From the Board - Our Strategic Direction
Our Strategic Direction
(as published in Kaleidoscope magazine - issue 61)
One of the Board’s key functions is to evaluate and determine Kristin’s strategic direction in the short, medium and long-term future.
Each year the Board and the Senior Management Team (comprising the Executive Principal, the Principals and the Finance Director) carry out a strategic planning exercise. The fast pace of change in these times makes foreseeing beyond the medium term extremely difficult so, increasingly, the Board’s focus has been on ensuring that it has the skills and networks to sense what lies ahead and to adjust the strategic direction to respond to changing circumstances.
The Strategic Planning Workshop this year will be particularly important. The change in Executive Principal represents an opportunity for the Board and the Senior Management Team to take a fresh look at the way we do things at Kristin, to evaluate whether we are still following best practice and to ensure the school’s values and practices are aligned.
As preparation for this process, we have commissioned external consultants to carry out research to ‘take the temperature’ of our stakeholder groups. Thank you to everyone who has participated in our recent surveys and focus groups. The information we have gathered will inform the strategic thinking that we undertake.
Capital Works Programme
The current economic conditions, while still a little volatile, are nonetheless the most benign they have been since the Global Financial Crisis (GFC) began in 2007. While Kristin weathered the GFC storm well, its roll was, nonetheless, impacted. This, in turn, had an effect on Kristin’s capital works development programme.
When the Building Greatness programme was launched prior to the GFC, it contained two significant projects – the Hockey Turf and the Aquatic Centre. The Hockey Turf has been completed. The Aquatic Centre remains on the Board’s capital works programme since the case for such a facility is sound from an educational point of view.
Always, the construction of the Aquatic Centre was going to be dependent on the economic conditions being favourable so that the project was financially prudent. In 2007 the estimated cost of the Aquatic Centre ($7.0m) was to be funded by a mix of bank borrowing ($4.0m) and fundraising ($3.0m).

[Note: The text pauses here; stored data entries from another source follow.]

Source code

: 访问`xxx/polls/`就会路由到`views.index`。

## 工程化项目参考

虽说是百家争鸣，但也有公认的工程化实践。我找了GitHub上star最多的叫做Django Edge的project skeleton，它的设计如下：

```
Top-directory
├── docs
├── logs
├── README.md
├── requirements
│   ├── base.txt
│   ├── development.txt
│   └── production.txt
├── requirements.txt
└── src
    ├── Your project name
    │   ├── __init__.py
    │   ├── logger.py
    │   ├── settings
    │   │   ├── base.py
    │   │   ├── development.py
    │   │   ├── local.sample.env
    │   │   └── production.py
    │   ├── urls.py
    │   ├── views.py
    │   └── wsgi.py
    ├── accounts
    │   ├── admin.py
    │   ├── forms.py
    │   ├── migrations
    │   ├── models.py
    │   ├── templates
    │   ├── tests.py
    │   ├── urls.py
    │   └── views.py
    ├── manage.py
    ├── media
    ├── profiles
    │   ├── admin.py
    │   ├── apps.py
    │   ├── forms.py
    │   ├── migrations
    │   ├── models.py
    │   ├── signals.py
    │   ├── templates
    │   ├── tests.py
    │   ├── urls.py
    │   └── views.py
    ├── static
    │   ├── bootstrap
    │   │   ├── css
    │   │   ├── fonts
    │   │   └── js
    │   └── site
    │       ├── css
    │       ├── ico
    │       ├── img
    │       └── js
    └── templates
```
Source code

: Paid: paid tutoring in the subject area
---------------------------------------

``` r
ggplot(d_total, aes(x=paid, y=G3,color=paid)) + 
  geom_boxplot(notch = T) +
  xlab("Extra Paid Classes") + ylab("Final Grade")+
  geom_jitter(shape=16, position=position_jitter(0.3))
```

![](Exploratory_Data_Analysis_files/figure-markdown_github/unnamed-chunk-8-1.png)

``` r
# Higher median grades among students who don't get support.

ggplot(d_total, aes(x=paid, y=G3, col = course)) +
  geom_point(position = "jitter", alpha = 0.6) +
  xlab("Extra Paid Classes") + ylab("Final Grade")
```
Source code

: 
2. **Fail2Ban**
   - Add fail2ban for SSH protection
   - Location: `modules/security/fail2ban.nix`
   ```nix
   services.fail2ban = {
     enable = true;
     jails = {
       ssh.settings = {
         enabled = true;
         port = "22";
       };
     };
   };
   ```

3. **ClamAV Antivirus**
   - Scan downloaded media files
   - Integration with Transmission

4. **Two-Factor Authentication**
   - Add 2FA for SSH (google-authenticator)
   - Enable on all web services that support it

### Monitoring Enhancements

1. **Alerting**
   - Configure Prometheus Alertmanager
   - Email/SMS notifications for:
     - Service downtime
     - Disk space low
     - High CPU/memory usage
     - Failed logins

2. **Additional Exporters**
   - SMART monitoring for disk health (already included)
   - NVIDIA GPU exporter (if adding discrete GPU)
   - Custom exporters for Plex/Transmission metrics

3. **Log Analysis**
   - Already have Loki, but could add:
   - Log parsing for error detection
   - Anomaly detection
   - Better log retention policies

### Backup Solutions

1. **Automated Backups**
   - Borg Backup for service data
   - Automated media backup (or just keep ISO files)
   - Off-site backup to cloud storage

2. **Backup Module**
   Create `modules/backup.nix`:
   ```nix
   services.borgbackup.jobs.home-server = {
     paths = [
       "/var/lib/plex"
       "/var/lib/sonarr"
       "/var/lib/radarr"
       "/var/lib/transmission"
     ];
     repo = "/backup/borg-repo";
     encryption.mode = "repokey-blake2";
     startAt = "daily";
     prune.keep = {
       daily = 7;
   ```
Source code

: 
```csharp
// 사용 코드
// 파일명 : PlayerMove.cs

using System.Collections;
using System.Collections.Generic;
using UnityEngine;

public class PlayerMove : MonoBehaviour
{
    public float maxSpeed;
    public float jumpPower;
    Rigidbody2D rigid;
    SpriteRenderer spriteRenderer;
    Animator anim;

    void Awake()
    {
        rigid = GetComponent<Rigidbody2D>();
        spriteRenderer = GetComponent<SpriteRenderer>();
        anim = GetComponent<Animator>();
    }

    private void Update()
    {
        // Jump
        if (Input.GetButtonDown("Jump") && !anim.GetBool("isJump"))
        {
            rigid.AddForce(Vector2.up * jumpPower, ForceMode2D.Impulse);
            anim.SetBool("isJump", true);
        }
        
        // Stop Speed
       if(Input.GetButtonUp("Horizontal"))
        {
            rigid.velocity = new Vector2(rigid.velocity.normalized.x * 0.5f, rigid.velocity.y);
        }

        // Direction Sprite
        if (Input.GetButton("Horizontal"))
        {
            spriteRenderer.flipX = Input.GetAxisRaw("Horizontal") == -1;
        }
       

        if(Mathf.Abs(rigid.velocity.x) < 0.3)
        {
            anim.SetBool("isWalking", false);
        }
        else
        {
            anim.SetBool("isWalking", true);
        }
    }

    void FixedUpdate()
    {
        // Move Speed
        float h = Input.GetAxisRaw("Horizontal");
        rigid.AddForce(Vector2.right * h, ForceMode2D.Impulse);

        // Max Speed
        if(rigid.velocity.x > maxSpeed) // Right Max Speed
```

The project assumed that the average roll of the school prior to 2007 (1,650) would continue and that the debt associated with the project would be repaid aggressively within 10 years.
Sensing the impact the GFC would have on the prevailing economic conditions (including on the average school roll), the Board refocused its priorities to prudent cost containment and debt repayment. We believe that this was the best strategy for Kristin to adopt.
Since 2007 Kristin has reduced its long-term debt by more than $5.0m. Priority was given to capital works projects which were necessary to maintain the value of the school’s educational facilities and to improve access to and from the school as part of Auckland Transport’s project to widen Albany Highway and signalise the Rosedale Road intersection.
Another capital development priority was to pursue projects which make the most of the school’s assets to increase and diversify Kristin’s sources of income. The new Medical Centre is such a project, which now provides an income stream independent of school fees. In a similar vein, the Board is very excited by the proposed development of an Early Childhood Centre, to be known as ‘Little Doves’. While the project will require further refinement before it is signed off, the business case for the centre is compelling. It will provide a significant income stream and will provide another entry point for students into the school.
Funding development by means of voluntary donations from the Kristin community will remain a necessary and integral part of our development strategy.
With the worst of the GFC behind us and a new Executive Principal leading the school, the Board is excited by the prospect of the innovation and change which this strategic planning process represents. We hope you share our enthusiasm and look forward to providing the community with feedback on the outcome achieved.
Financial Health Report for 2014
In last year’s May edition of Kaleidoscope, the Board reported to the Kristin community the key elements of the school’s financial position; we now present an update of the school’s performance for the year ended 31 December 2014.
- The Board’s strategic financial goal remains similar to that of last year: namely, to operate the school to achieve a prudent financial surplus, consistent with the Trust’s objectives of delivering the highest standard of education.
- At the end of 2014, Kristin has assets of more than $83.0m – an increase of $11.0m from last year, of which land revaluation accounted for $8.3m. We repaid bank debt of $1.4m and trust funds increased by $9.5m. Kristin has substantial equity (60%) and long-term financing arrangements in place.
- Kristin generated an operating cash surplus of $3.2m. This was used primarily to invest in fixed assets ($1.5m) and to repay loans ($1.4m). We also borrowed $0.7m for the purchase of the new Medical Centre.
The results show that Kristin’s financial position has continued to strengthen from year to year. We thank all parents for their continued commitment to a Kristin education.